═══ Texto de la página ═══

Dredd

Crítica de Horacio Bernades - Página 12

Un robocop suelto en un nido de narcos

La cuestionable ideología que representa el (anti)héroe, que al comienzo y al final aclara que el único orden posible es el que impone la policía, queda salvada al mostrárselo como robot humano, una máquina sin razón, moral o sentimiento.

El cine de acción parece haber descubierto el valor de los edificios como espacio dramático. En Attack the Block, lanzada meses atrás en DVD con el título Ataque extraterrestre, el monoblock donde vivían los protagonistas, pandilla adolescente marginalizada, era invadido por unos monstruos peludos, caídos desde algún rincón del espacio. En The Raid: Redemption, editada el mes pasado como La redada, la policía indonesa tomaba a sangre, fuego y patada limpia el edificio-cuartel general de un temible mafioso. Ahora sucede algo semejante en Dredd 3D. Como la anterior, la película casi entera –basada en la historieta británica Judge Dredd, que a mediados de los ’90 inspiró la muy poco inspirada película homónima, protagonizada por Stallone– transcurre en una torre cerrada, donde maquinales policías del futuro y narcos despiadados libran su guerra a muerte. Con la diferencia de que ésta tiene 200 pisos, un centro de control inteligente y a partir de determinado momento queda literalmente clausurada, cuando los anfitriones bajan las cortinas metálicas y la convierten en cárcel hermética, de la cual no parece haber escapatoria.

═══

### Consigna 1
Según la crítica de Dredd, ¿cuántos pisos tiene la torre donde transcurre Dredd 3D?

═══ Datos de entrada ═══

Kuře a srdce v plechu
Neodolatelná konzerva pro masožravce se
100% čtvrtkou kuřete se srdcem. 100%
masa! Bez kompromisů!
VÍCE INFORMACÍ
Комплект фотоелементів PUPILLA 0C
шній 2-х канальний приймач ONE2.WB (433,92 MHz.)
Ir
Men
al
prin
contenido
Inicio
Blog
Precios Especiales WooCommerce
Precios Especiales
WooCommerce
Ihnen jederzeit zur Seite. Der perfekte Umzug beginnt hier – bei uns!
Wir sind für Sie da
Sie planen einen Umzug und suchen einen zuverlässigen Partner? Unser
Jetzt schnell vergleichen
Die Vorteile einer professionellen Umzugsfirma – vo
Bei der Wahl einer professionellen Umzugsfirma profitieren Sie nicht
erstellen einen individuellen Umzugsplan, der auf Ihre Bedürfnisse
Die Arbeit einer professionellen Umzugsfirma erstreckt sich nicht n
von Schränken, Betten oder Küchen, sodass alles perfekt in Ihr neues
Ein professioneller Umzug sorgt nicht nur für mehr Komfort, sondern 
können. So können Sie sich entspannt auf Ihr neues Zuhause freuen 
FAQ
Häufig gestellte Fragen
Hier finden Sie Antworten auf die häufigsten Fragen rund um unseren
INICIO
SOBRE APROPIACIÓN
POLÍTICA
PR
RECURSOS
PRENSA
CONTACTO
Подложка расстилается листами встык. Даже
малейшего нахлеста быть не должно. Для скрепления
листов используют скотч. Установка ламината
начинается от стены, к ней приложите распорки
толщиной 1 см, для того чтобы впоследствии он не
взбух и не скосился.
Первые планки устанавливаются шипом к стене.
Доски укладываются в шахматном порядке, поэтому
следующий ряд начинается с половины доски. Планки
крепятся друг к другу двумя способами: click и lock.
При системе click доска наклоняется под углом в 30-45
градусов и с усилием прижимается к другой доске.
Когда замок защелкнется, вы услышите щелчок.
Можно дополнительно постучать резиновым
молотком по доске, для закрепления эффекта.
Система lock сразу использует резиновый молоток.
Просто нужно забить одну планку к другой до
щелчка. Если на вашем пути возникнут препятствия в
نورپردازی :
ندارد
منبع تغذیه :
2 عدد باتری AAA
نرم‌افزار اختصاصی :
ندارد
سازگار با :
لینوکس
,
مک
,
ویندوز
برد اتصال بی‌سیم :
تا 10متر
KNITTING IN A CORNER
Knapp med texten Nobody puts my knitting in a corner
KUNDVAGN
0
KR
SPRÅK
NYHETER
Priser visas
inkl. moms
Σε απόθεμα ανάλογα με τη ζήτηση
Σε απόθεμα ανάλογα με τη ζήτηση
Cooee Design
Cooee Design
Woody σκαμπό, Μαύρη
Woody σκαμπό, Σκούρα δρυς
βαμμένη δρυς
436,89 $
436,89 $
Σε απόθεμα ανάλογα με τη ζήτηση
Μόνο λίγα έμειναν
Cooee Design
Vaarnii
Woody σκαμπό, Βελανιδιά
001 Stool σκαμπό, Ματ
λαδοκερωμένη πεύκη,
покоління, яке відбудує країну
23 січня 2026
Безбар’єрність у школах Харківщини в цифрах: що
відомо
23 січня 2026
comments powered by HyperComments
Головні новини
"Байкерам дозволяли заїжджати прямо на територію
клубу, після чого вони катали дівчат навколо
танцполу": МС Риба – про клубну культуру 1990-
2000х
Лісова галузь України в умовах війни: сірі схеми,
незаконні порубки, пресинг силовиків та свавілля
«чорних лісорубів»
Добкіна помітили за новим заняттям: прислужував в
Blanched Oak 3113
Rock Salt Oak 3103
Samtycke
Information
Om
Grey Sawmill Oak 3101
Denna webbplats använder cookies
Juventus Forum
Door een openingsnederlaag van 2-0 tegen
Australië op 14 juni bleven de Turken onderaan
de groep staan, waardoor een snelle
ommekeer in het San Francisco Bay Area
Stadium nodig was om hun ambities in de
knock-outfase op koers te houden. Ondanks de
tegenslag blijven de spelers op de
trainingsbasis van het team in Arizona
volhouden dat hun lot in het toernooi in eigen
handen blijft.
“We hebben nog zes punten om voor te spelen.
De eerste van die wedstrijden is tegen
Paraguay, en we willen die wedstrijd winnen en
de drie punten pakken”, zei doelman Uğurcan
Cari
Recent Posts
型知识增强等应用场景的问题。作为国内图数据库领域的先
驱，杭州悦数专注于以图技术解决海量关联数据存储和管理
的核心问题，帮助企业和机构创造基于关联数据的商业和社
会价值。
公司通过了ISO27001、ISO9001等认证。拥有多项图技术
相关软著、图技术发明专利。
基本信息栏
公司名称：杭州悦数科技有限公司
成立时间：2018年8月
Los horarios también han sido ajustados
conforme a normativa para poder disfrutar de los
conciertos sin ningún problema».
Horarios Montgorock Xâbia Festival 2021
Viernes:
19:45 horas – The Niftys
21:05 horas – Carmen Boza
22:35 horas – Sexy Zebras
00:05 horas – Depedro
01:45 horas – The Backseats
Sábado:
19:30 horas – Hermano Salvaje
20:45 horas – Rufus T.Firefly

═══

### Consigna 2
Copia los registros desde su comienzo hasta la línea que contiene "При системе click", incluida esta, y sustituye "WooCommerce" por "Shopify" sin alterar nada más.

### Solución 1
Tiene 200 pisos.

### Solución 2
Kuře a srdce v plechu
Neodolatelná konzerva pro masožravce se
100% čtvrtkou kuřete se srdcem. 100%
masa! Bez kompromisů!
VÍCE INFORMACÍ
Комплект фотоелементів PUPILLA 0C
шній 2-х канальний приймач ONE2.WB (433,92 MHz.)
Ir
Men
al
prin
contenido
Inicio
Blog
Precios Especiales Shopify
Precios Especiales
Shopify
Ihnen jederzeit zur Seite. Der perfekte Umzug beginnt hier – bei uns!
Wir sind für Sie da
Sie planen einen Umzug und suchen einen zuverlässigen Partner? Unser
Jetzt schnell vergleichen
Die Vorteile einer professionellen Umzugsfirma – vo
Bei der Wahl einer professionellen Umzugsfirma profitieren Sie nicht
erstellen einen individuellen Umzugsplan, der auf Ihre Bedürfnisse
Die Arbeit einer professionellen Umzugsfirma erstreckt sich nicht n
von Schränken, Betten oder Küchen, sodass alles perfekt in Ihr neues
Ein professioneller Umzug sorgt nicht nur für mehr Komfort, sondern 
können. So können Sie sich entspannt auf Ihr neues Zuhause freuen 
FAQ
Häufig gestellte Fragen
Hier finden Sie Antworten auf die häufigsten Fragen rund um unseren
INICIO
SOBRE APROPIACIÓN
POLÍTICA
PR
RECURSOS
PRENSA
CONTACTO
Подложка расстилается листами встык. Даже
малейшего нахлеста быть не должно. Для скрепления
листов используют скотч. Установка ламината
начинается от стены, к ней приложите распорки
толщиной 1 см, для того чтобы впоследствии он не
взбух и не скосился.
Первые планки устанавливаются шипом к стене.
Доски укладываются в шахматном порядке, поэтому
следующий ряд начинается с половины доски. Планки
крепятся друг к другу двумя способами: click и lock.
При системе click доска наклоняется под углом в 30-45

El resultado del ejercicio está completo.